Copy the items below exactly, beginning at the line that contains "Read against the" and continuing through the end of the items.

*Dataset records*

· · · · · · ·

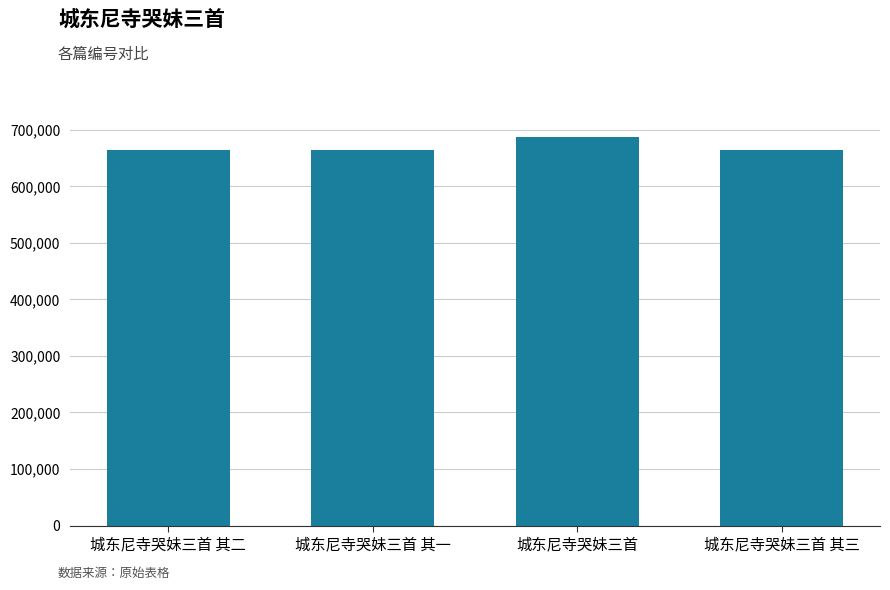

What is the value of the 3rd bar from the left?

686777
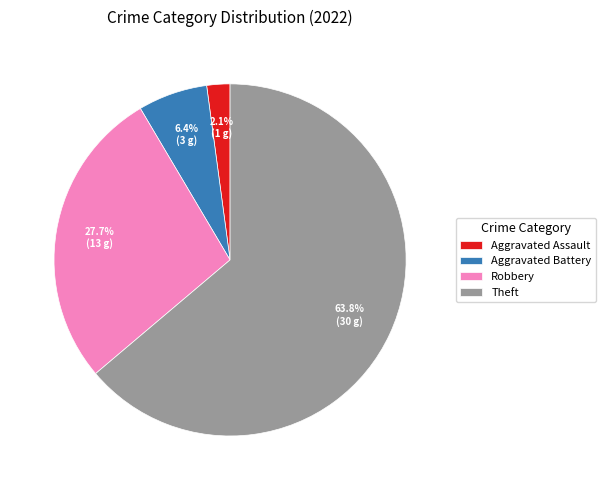

Is it true that Aggravated Assault is 9% of the pie?

False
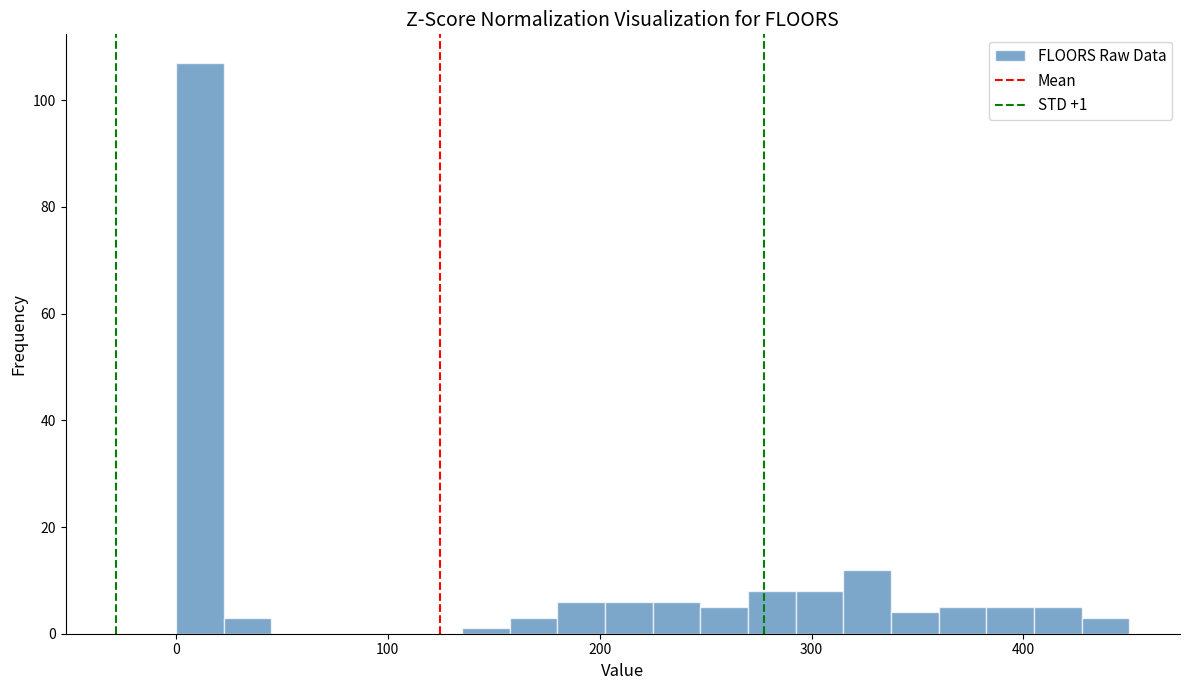

Read against the x-axis, roughly where is the centre of the tallest bar?

10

· · · · · · ·

*Output*
Read against the x-axis, roughly where is the centre of the tallest bar?

10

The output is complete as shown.